Hello, I am trying to create an LSTM to learn on toy data that is similar to some data I want to train on. My code runs, but the network does not update itself and does not learn the labels. This is a binary classification problem, so I am storing my labels (0/1) in a tensor of size (num_datapts x 1) and my inputs are in a tensor of size (num_datapts x 3).

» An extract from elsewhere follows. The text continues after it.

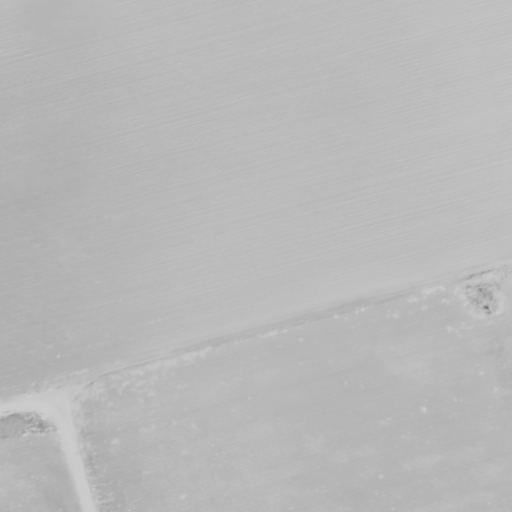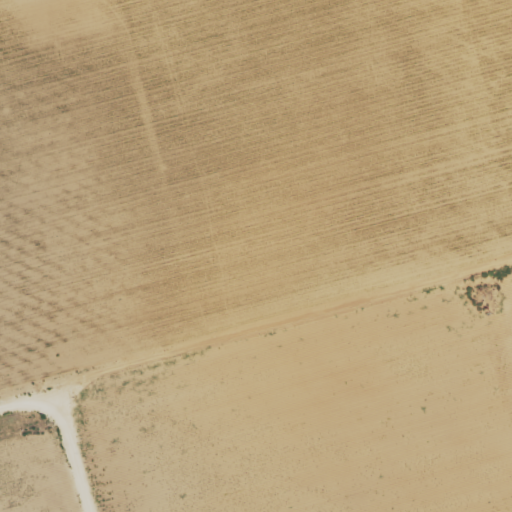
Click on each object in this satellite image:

Here is the complete code:

```
import torch
import torch.nn as nn
import torch.nn.functional as F
import torch.optim as optim
INPUT_SIZE = 3
HIDDEN_SIZE = 3
OUTPUT_SIZE = 1 # why 2?
class MyLSTM(nn.Module):
def __init__(self, input_dim, hidden_dim, output_size):
super(MyLSTM, self).__init__()
self.hidden_dim = hidden_dim
# The LSTM takes word embeddings as inputs, and outputs hidden states
# with dimensionality hidden_dim.
self.lstm = nn.LSTM(input_dim, hidden_dim)
# The linear layer that maps from hidden state space to tag space
self.fc1 = nn.Linear(hidden_dim, output_size)
self.hidden = self.init_hidden()
def init_hidden(self):
# Before we've done anything, we dont have any hidden state.
# Refer to the Pytorch documentation to see exactly
# why they have this dimensionality.
# The axes semantics are (num_layers, minibatch_size, hidden_dim)
return (torch.zeros(1, 1, self.hidden_dim), # hx & cx
torch.zeros(1, 1, self.hidden_dim))
def forward(self, input):
lstm_out, self.hidden = self.lstm(input, self.hidden)
tag_space = self.fc1(lstm_out.view(len(input), -1))
# F.log_softmax applies softmax activation function on outputs
# Take the log because we're going to define the loss function as NLL and it expects that
tag_scores = F.softmax(tag_space, dim=0)
return tag_scores
# Make some input data
inputs = [torch.randn(1, 3), torch.randn(1, 3), torch.randn(1, 3)] # for _ in range(5)] # make a sequence of length 5
#targets = [torch.ones(1,3, dtype=torch.int64), torch.ones(1,3, dtype=torch.int64), torch.ones(1,3, dtype=torch.int64)]
#targets = torch.tensor([[1], [1], [1]], dtype=torch.float32) #torch.tensor([[0], [0], [1]])
# Add the extra 2nd dimension
# Cat concatenates the list of 3 1x3 tensors into one 3x3 tensor.
# View changes the dimensions of the tensor while preserving the data. -1 infers the size from other dimensions.
# This goes 3*(1 x 3) -> (3 x 3) -> (3 x 1 x 3)
inputs = torch.cat(inputs).view(len(inputs), 1, -1)
targets = torch.tensor([0, 0, 0], dtype=torch.float32) #torch.cat(targets)#.view(len(targets), 1, -1)
print targets.dim()
# Train the model
model = MyLSTM(INPUT_SIZE, HIDDEN_SIZE, OUTPUT_SIZE)
loss_function = nn.BCELoss()
optimizer = optim.SGD(model.parameters(), lr=0.1)
# See what the scores are before training
# Note that element i,j of the output is the score for tag j for word i.
# Here we don't need to train, so the code is wrapped in torch.no_grad()
with torch.no_grad():
tag_scores = model(inputs)
print(tag_scores)
for epoch in range(300): # again, normally you would NOT do 300 epochs, it is toy data
# Step 1. Remember that Pytorch accumulates gradients.
# We need to clear them out before each instance
model.zero_grad()
# Also, we need to clear out the hidden state of the LSTM,
# detaching it from its history on the last instance.
model.hidden = model.init_hidden()
# Step 2. Run our forward pass.
tag_scores = model(inputs)
# Step 3. Compute the loss, gradients, and update the parameters by
# calling optimizer.step()
loss = loss_function(tag_scores, targets)
print tag_scores
print loss
loss.backward()
optimizer.step()
with torch.no_grad():
tag_scores = model(inputs)
print(tag_scores)
```

Can anyone tell me what is going on?